- _What to work on_: Before you write out the listing, remove the pictures; everything else stays exactly as it is.

- _Listed records_:
-------

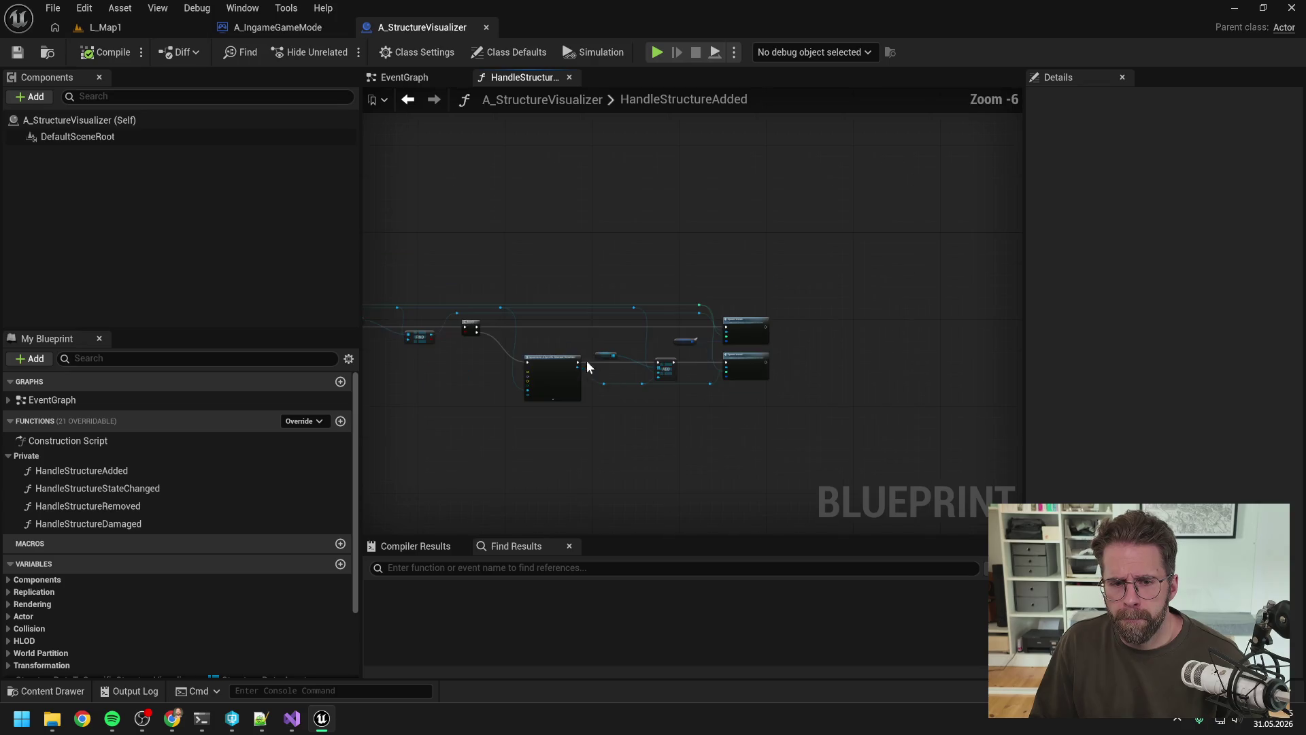
pyautogui.moveTo(587, 361); pyautogui.dragTo(781, 337)
pyautogui.scroll(3, 564, 332)
pyautogui.moveTo(589, 371)
pyautogui.mouseDown()
pyautogui.moveTo(761, 375)
pyautogui.moveTo(726, 385)
pyautogui.mouseUp()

-------

- _Finished task_:
pyautogui.moveTo(587, 361); pyautogui.dragTo(781, 337)
pyautogui.scroll(3, 564, 332)
pyautogui.moveTo(589, 371)
pyautogui.mouseDown()
pyautogui.moveTo(761, 375)
pyautogui.moveTo(726, 385)
pyautogui.mouseUp()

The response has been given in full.